→ **ZU BEARBEITENDES MATERIAL**:
===

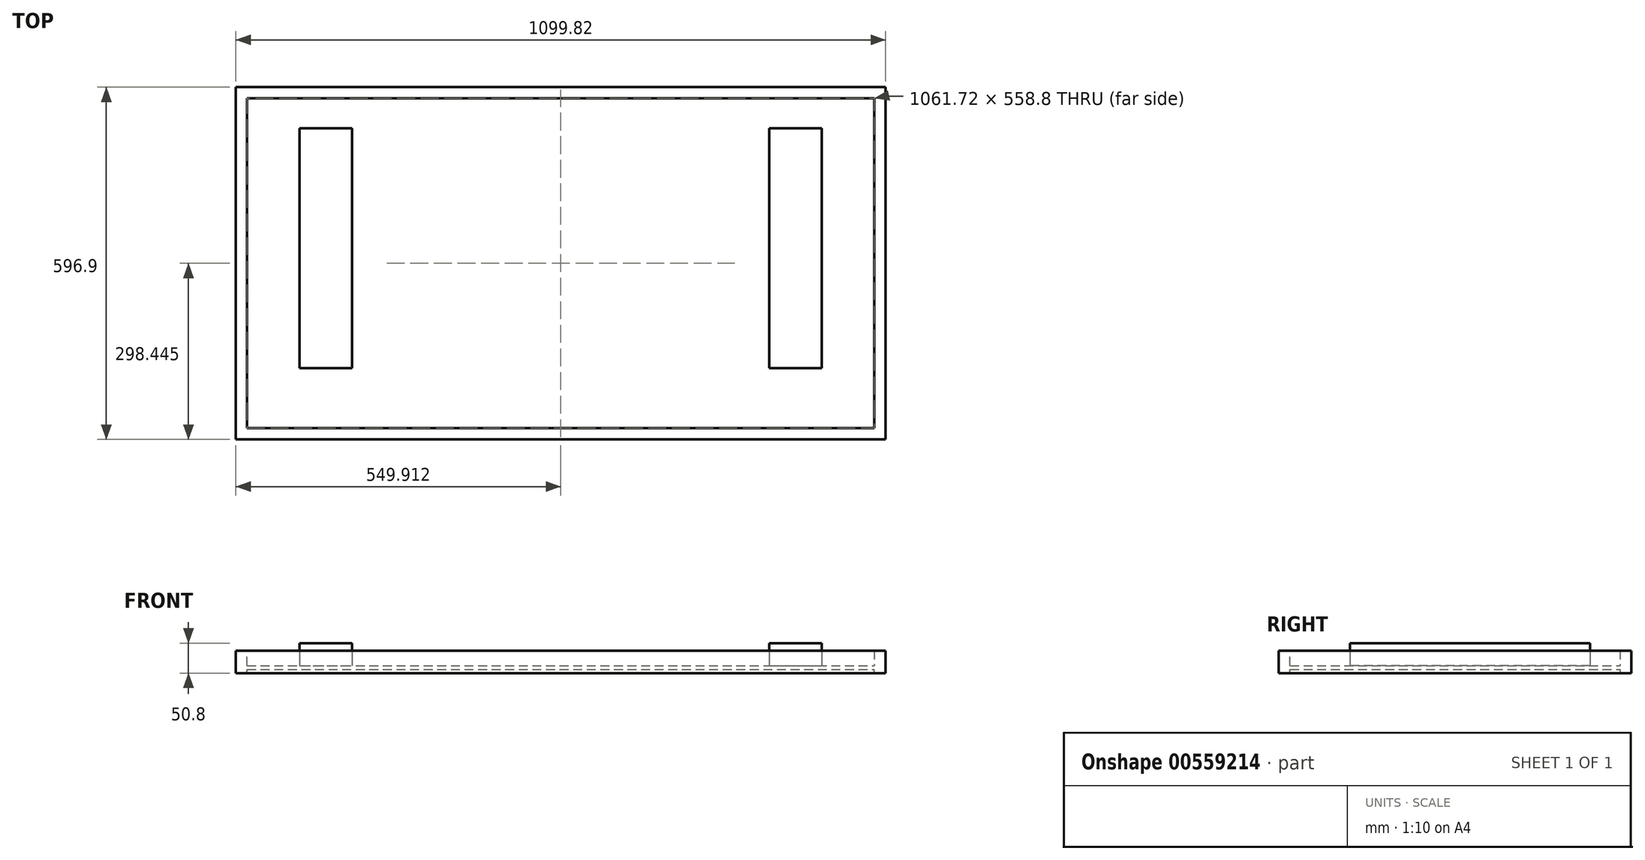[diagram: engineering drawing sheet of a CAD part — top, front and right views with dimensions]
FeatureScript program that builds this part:
annotation { "Feature Type Name" : "Feature", "Feature Type Description" : "" }
export const myFeature = defineFeature(function(context is Context, id is Id, definition is map)
    precondition{}
    {
        {
            var Q0;
            Q0=qCreatedBy(makeId("Top.planeOp"),FACE);
            var sketch = newSketch(context, id + "F0", { "sketchPlane" : qUnion([Q0])});
            skLineSegment(sketch, "E0.bottom", {"start": v(-54.43, -50.95) * mm, "end": v(1007.3, -50.95) * mm});
            skLineSegment(sketch, "E0.top", {"start": v(-54.43, 507.85) * mm, "end": v(1007.3, 507.85) * mm});
            skLineSegment(sketch, "E0.left", {"start": v(-54.43, -50.95) * mm, "end": v(-54.43, 507.85) * mm});
            skLineSegment(sketch, "E0.right", {"start": v(1007.3, -50.95) * mm, "end": v(1007.3, 507.85) * mm});
            skSolve(sketch);
        }
        {
            var Q0;
            Q0 = qSketchRegion(id + "F0", true);
            extrude(context, id + "F1", {"entities" : qUnion([Q0]), "depth" : 6.35 * mm, "offsetDistance" : 25.4 * mm});
        }
        {
            var Q0;
            Q0=makeQuery(id+"F1.opExtrude","SWEPT_FACE",FACE,{"disambiguationData":[OSD([sQuery(id+"F0.wireOp",EDGE,"E0.left")])]});
            var sketch = newSketch(context, id + "F2", { "sketchPlane" : qUnion([Q0])});
            skLineSegment(sketch, "E1.bottom", {"start": v(-526.9, -6.35) * mm, "end": v(-507.85, -6.35) * mm});
            skLineSegment(sketch, "E1.top", {"start": v(-526.9, 31.75) * mm, "end": v(-507.85, 31.75) * mm});
            skLineSegment(sketch, "E1.left", {"start": v(-526.9, -6.35) * mm, "end": v(-526.9, 31.75) * mm});
            skLineSegment(sketch, "E1.right", {"start": v(-507.85, -6.35) * mm, "end": v(-507.85, 31.75) * mm});
            skPoint(sketch, "E2.firstSnap0", {"position": v(-517.37, -6.35) * mm});
            skLineSegment(sketch, "E2.bottom", {"start": v(50.95, -6.35) * mm, "end": v(70, -6.35) * mm});
            skLineSegment(sketch, "E2.top", {"start": v(50.95, 31.75) * mm, "end": v(70, 31.75) * mm});
            skLineSegment(sketch, "E2.left", {"start": v(50.95, -6.35) * mm, "end": v(50.95, 31.75) * mm});
            skLineSegment(sketch, "E2.right", {"start": v(70, -6.35) * mm, "end": v(70, 31.75) * mm});
            skSolve(sketch);
        }
        {
            var Q0;
            Q0 = qSketchRegion(id + "F2", true);
            extrude(context, id + "F3", {"entities" : qUnion([Q0]), "oppositeDirection" : true, "depth" : 1080.77 * mm, "offsetDistance" : 25.4 * mm});
        }
        {
            var Q0;
            Q0=makeQuery(id+"F3.opExtrude","SWEPT_FACE",FACE,{"disambiguationData":[OSD([sQuery(id+"F2.wireOp",EDGE,"E1.left")])]});
            var sketch = newSketch(context, id + "F4", { "sketchPlane" : qUnion([Q0])});
            skLineSegment(sketch, "E3.bottom", {"start": v(-1026.34, 31.75) * mm, "end": v(-1007.3, 31.75) * mm});
            skLineSegment(sketch, "E3.top", {"start": v(-1026.34, -6.35) * mm, "end": v(-1007.3, -6.35) * mm});
            skLineSegment(sketch, "E3.left", {"start": v(-1026.34, 31.75) * mm, "end": v(-1026.34, -6.35) * mm});
            skLineSegment(sketch, "E3.right", {"start": v(-1007.3, 31.75) * mm, "end": v(-1007.3, -6.35) * mm});
            skLineSegment(sketch, "E4.bottom", {"start": v(54.43, 31.75) * mm, "end": v(73.48, 31.75) * mm});
            skLineSegment(sketch, "E4.top", {"start": v(54.43, -6.35) * mm, "end": v(73.48, -6.35) * mm});
            skLineSegment(sketch, "E4.left", {"start": v(54.43, 31.75) * mm, "end": v(54.43, -6.35) * mm});
            skLineSegment(sketch, "E4.right", {"start": v(73.48, 31.75) * mm, "end": v(73.48, -6.35) * mm});
            skSolve(sketch);
        }
        {
            var Q0;
            Q0 = qSketchRegion(id + "F4", true);
            extrude(context, id + "F5", {"entities" : qUnion([Q0]), "operationType" : NewBodyOperationType.ADD, "oppositeDirection" : true, "depth" : 596.9 * mm, "offsetDistance" : 25.4 * mm});
        }
        {
            var Q0;
            Q0=makeQuery(id+"F1.opExtrude","CAP_FACE",FACE,{"disambiguationData":[OSD([sQuery(id+"F0.wireOp",EDGE,"E0.bottom"),sQuery(id+"F0.wireOp",EDGE,"E0.top"),sQuery(id+"F0.wireOp",EDGE,"E0.left"),sQuery(id+"F0.wireOp",EDGE,"E0.right")])],"isStart":false});
            var sketch = newSketch(context, id + "F6", { "sketchPlane" : qUnion([Q0])});
            skLineSegment(sketch, "E5.bottom", {"start": v(34.47, 457.05) * mm, "end": v(123.37, 457.05) * mm});
            skLineSegment(sketch, "E5.top", {"start": v(34.47, 50.65) * mm, "end": v(123.37, 50.65) * mm});
            skLineSegment(sketch, "E5.left", {"start": v(34.47, 457.05) * mm, "end": v(34.47, 50.65) * mm});
            skLineSegment(sketch, "E5.right", {"start": v(123.37, 457.05) * mm, "end": v(123.37, 50.65) * mm});
            skLineSegment(sketch, "E6.bottom", {"start": v(829.5, 457.05) * mm, "end": v(918.4, 457.05) * mm});
            skLineSegment(sketch, "E6.top", {"start": v(829.5, 50.65) * mm, "end": v(918.4, 50.65) * mm});
            skLineSegment(sketch, "E6.left", {"start": v(829.5, 457.05) * mm, "end": v(829.5, 50.65) * mm});
            skLineSegment(sketch, "E6.right", {"start": v(918.4, 457.05) * mm, "end": v(918.4, 50.65) * mm});
            skSolve(sketch);
        }
        {
            var Q0;
            Q0 = qSketchRegion(id + "F6", true);
            extrude(context, id + "F7", {"entities" : qUnion([Q0]), "operationType" : NewBodyOperationType.ADD, "depth" : 38.1 * mm, "offsetDistance" : 25.4 * mm});
        }
    });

===

Zähle die Zeilen in den Daten des Konstruktionsmodells oben, die die Zeichenfolge „opExtrude“ enthalten, und gib nur die Zahl an.

→ **ANTWORT**:
3